At the reception last night and the workshops yesterday and today, there were people from Afghanistan, Iran, Uzbekistan, Pakistan, Italy, Switzerland, Britain, Colombia, and United States brought together by the real need to do something for some 6 million people driven out of their homes in Afghanistan. The Afghan colleagues are, of course, closest to the trauma and most deeply affected by it. But there are also clear expressions of understanding, sympathy and even pain in the voices of people from other parts of the world who have come to Afghanistan as UN specialists.

The question is: will such people be willing to come to Afghanistan to live in tents or bombed out houses, like the Afghan refugees themselves? If the answer is ‘No’, does it mean these people are selfish, or that their skills do not have any real value? If the answer is ‘Yes’, would it be a good idea to let them do that? How much would a technical or medical expert, an economist, an administrator, or even a mere journalist, be able to do to help others while living in circumstances very much like theirs?  

And if they were able to do something, would it be much more than charity – an act of giving that is meant to relieve the conscience of the giver, rather than provide long-term, sustainable support for the recipient? Also, since the UN staff do live in expensive accommodation, in fact they are also putting some of their income back into the local economy.

Just as I had come up with these ‘balancing’ thoughts, I heard a report on the BBC Persian service from Kabul, about a demonstration against the government by some fifty Afghans, led by a former university professor.

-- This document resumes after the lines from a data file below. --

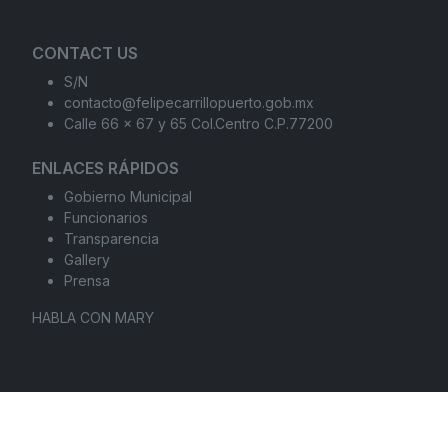
CONTACT US
S/N
contacto@felipecarrillopuerto.gob.mx
Calle 66 x 67 y 65 Col.Centro C.P.77200
ENLACES RÁPIDOS
Gobierno Municipal
Funcionarios
Transparencia
Gallery
Prensa
HABLA CON MARY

The protestors were asking why a government minister’s monthly hospitality bill should be about 1,200 dollars, when a civil servant earns about 40 dollars a month. The reporter also said that there was increasing unhappiness among Afghans about foreigners living here on high salaries and raising the rents and property prices.

You may also remember what I wrote a few weeks ago about some Afghans not accepting that all those who have come from abroad, including the Afghans returning from the West, do indeed have skills that would justify their salaries. Such critics would say that those who have come back were no more than cat- or dog-washers in the West, rather than first rate specialists of any sort. So, it seems that what presents itself to me as a question, appears in the minds of other people as a matter that has been resolved, and not in favour of the expatriates or the local, returning elite.